My research focuses on creating holistic artificial agents that truly comprehend human language. This entails investigating grounded language learning in real-world contexts that extend beyond textual modality to include multimodal aspects of human interaction. This presents several challenges, three of which I am currently focusing on:
Human language comprehension and generation are inherently multimodal, with multiple signal sources and contexts interacting with one another. My research focuses on developing computational foundations and building automated models for grounded language learning across multiple modalities. Contextual models that integrate complex information and discourse across multiple mediums, multimodal pragmatics in face-to-face communication, and visually grounded machine translation are all examples of my work.
Machine learning methods are extremely powerful tools for making predictions or decisions based on data. However, the performance of these methods is heavily dependent on the data representation (or features) used.

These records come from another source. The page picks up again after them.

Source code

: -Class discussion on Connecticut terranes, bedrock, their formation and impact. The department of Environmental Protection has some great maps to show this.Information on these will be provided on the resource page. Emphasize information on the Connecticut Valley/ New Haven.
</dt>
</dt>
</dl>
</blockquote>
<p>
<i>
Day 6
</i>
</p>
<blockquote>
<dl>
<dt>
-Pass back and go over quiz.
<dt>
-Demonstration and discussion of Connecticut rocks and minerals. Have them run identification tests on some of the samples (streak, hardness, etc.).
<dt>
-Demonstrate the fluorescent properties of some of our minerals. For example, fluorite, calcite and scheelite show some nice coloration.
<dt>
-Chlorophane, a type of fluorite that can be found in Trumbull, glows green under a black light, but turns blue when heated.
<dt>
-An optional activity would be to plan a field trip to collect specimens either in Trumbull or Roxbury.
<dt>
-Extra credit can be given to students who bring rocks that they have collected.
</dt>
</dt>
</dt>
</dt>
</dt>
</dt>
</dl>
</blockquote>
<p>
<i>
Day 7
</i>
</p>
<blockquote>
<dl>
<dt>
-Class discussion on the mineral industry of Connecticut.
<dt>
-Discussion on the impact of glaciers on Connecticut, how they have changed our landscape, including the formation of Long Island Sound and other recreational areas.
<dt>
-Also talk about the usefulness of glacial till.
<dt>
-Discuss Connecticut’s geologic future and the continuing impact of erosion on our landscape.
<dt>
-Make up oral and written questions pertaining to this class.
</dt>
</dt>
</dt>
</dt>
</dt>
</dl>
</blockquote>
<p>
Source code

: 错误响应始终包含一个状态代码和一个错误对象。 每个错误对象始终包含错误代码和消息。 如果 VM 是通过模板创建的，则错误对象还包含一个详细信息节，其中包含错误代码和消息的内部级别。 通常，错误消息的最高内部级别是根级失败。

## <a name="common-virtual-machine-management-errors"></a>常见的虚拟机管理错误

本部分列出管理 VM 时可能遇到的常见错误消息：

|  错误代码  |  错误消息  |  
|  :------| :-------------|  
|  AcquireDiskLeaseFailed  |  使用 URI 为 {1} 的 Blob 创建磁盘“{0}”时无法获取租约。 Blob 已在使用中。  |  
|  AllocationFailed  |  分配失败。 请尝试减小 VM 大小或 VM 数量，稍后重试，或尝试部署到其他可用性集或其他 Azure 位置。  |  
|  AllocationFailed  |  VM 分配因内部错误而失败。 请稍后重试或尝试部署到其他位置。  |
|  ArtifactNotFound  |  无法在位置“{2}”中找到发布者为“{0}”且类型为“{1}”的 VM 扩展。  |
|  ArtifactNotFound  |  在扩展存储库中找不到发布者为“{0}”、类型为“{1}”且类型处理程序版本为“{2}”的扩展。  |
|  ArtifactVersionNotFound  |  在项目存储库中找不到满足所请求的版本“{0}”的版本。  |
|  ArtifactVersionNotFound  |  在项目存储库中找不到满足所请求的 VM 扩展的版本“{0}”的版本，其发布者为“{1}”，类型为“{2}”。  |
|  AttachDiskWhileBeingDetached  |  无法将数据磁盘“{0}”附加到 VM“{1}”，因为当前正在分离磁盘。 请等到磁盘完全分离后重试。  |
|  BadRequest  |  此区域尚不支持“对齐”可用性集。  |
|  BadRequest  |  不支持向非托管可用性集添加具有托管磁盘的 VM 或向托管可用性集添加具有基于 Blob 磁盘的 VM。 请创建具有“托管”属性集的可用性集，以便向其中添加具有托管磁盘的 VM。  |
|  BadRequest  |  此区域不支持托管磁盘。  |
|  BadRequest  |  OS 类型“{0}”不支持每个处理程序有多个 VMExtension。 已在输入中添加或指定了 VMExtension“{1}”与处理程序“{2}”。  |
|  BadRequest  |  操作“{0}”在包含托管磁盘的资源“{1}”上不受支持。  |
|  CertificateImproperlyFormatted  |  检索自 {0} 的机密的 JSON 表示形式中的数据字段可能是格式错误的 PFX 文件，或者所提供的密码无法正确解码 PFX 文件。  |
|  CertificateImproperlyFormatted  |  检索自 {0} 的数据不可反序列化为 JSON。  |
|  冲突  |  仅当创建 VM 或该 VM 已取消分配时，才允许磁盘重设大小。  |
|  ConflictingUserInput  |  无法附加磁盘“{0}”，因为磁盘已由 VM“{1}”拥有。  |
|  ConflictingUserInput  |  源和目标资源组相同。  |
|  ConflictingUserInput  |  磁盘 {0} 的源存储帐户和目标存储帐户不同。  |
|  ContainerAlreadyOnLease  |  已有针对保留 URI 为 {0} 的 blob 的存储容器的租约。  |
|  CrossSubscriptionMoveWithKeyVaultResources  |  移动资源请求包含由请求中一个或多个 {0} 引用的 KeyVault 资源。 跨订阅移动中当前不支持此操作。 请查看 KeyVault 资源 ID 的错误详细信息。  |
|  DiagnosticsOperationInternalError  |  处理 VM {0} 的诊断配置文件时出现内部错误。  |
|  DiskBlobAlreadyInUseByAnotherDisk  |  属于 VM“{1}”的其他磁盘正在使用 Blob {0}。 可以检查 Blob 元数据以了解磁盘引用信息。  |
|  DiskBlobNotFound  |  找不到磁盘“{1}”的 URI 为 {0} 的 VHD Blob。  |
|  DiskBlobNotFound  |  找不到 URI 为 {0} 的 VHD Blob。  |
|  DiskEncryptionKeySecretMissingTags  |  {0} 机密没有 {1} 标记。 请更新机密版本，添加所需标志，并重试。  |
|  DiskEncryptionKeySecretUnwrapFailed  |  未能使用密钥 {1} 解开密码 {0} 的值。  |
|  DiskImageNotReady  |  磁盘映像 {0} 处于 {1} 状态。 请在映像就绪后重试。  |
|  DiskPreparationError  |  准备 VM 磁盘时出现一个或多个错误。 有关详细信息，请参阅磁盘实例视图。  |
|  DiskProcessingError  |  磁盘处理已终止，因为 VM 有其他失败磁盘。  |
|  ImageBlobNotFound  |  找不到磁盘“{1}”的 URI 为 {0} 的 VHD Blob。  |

This is extremely difficult when models are learning from multiple modalities. This is also difficult because human languages change over time as new words, morphological variations, grammatical structures, and pragmatic shifts occur. My research has looked into various methods for integrating modular representations from various modalities and creating domain-invariant representations.
Machine learning models are becoming more complex and opaque, making it difficult to understand how they work and whether they are reliable. To ensure that machine learning models are fair, effective, and reliable, they must be thoroughly evaluated. One approach is to use a quantifiable metric to measure and summarise. However, we must be careful not to overestimate the results of such metrics. My research has focused on comprehending and interpreting complex models, as well as how they perform over abstract but quantifiable metrics. My work has also contributed proposals for novel metrics that take into account multiple sources of information.